Copy the material below verbatim, everything from the line holding "family: Oxalidaceae" down to the last line.

begin GIVEN RECORDS

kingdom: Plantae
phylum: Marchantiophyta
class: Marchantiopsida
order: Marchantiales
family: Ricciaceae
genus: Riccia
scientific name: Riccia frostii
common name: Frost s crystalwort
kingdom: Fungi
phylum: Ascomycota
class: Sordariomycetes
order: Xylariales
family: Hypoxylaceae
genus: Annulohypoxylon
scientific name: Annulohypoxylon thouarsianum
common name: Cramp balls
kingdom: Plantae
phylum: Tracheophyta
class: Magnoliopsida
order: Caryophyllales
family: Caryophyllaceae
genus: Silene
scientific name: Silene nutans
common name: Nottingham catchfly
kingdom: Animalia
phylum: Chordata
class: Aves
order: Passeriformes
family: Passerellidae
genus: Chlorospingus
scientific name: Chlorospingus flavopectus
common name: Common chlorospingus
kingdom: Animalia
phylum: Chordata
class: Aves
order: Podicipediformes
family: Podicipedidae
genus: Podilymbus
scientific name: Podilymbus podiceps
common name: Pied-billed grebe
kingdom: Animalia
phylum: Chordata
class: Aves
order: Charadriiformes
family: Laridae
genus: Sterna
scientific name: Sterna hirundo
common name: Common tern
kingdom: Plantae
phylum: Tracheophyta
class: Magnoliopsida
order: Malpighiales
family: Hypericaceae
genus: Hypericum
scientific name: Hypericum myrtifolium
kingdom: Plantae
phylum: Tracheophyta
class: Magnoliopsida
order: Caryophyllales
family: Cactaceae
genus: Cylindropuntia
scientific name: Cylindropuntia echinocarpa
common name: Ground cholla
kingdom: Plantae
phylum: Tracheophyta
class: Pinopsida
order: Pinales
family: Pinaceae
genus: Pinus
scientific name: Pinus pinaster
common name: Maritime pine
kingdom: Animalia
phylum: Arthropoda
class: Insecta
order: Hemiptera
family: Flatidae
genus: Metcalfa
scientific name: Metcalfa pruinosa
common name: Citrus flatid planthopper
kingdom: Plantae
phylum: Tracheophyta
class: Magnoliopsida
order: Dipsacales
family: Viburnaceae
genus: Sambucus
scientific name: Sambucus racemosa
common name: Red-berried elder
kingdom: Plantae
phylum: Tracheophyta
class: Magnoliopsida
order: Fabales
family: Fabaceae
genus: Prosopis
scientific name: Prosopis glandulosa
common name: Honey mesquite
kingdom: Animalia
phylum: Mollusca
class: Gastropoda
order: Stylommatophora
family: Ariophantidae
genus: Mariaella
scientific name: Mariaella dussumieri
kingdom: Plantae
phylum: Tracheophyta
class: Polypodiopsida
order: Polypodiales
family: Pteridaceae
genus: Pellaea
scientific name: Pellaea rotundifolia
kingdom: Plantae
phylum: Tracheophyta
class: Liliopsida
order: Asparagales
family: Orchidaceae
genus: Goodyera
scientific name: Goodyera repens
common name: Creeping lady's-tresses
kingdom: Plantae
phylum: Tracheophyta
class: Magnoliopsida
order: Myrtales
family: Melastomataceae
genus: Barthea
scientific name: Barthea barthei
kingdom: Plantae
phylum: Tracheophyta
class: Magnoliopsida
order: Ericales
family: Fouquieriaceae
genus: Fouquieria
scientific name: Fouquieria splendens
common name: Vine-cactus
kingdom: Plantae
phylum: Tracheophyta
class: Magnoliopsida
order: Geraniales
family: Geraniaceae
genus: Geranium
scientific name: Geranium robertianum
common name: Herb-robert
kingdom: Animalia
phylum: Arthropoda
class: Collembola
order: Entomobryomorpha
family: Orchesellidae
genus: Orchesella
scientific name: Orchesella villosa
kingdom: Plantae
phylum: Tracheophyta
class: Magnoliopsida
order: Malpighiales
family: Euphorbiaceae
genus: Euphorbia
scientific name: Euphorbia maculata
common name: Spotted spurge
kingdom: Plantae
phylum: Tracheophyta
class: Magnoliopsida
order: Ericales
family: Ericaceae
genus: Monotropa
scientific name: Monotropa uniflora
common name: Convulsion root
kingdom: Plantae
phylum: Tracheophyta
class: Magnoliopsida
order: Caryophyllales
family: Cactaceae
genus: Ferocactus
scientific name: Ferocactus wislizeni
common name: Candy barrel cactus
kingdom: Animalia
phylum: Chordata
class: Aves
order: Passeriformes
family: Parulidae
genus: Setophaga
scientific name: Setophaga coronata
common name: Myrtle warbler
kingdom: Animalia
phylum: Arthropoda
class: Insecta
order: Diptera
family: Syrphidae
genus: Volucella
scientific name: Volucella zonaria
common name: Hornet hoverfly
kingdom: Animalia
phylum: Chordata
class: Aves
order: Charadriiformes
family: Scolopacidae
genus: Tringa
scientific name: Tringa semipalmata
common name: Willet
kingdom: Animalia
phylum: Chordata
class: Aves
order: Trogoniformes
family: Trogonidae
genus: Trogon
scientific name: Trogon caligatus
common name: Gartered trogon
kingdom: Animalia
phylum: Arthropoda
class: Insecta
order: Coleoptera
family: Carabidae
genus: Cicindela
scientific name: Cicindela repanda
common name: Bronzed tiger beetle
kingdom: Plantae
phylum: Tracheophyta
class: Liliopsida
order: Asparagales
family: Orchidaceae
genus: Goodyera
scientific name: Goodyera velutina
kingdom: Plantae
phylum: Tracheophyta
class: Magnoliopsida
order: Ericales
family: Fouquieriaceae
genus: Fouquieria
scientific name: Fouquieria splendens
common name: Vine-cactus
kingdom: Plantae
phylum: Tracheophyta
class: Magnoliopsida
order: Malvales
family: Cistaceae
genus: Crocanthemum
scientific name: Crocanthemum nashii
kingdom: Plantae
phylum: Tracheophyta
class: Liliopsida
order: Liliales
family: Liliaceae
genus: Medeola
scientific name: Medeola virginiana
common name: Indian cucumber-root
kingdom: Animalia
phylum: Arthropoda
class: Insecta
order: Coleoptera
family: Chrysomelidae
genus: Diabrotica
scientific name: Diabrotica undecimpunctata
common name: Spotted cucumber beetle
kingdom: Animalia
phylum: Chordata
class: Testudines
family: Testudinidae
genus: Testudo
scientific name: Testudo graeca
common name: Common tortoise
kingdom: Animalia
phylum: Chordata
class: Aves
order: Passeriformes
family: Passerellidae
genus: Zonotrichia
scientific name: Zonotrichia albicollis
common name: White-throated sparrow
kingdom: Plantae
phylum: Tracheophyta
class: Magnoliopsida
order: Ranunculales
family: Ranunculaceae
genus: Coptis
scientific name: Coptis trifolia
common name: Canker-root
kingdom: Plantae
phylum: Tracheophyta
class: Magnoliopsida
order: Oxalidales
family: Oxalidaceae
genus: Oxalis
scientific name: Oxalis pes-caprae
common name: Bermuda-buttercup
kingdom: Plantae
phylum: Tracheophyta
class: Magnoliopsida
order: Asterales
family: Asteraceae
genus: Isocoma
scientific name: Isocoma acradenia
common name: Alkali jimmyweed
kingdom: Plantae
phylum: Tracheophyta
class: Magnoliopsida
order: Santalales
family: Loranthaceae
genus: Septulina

end GIVEN RECORDS

RESPONSE TO THIS TASK:
family: Oxalidaceae
genus: Oxalis
scientific name: Oxalis pes-caprae
common name: Bermuda-buttercup
kingdom: Plantae
phylum: Tracheophyta
class: Magnoliopsida
order: Asterales
family: Asteraceae
genus: Isocoma
scientific name: Isocoma acradenia
common name: Alkali jimmyweed
kingdom: Plantae
phylum: Tracheophyta
class: Magnoliopsida
order: Santalales
family: Loranthaceae
genus: Septulina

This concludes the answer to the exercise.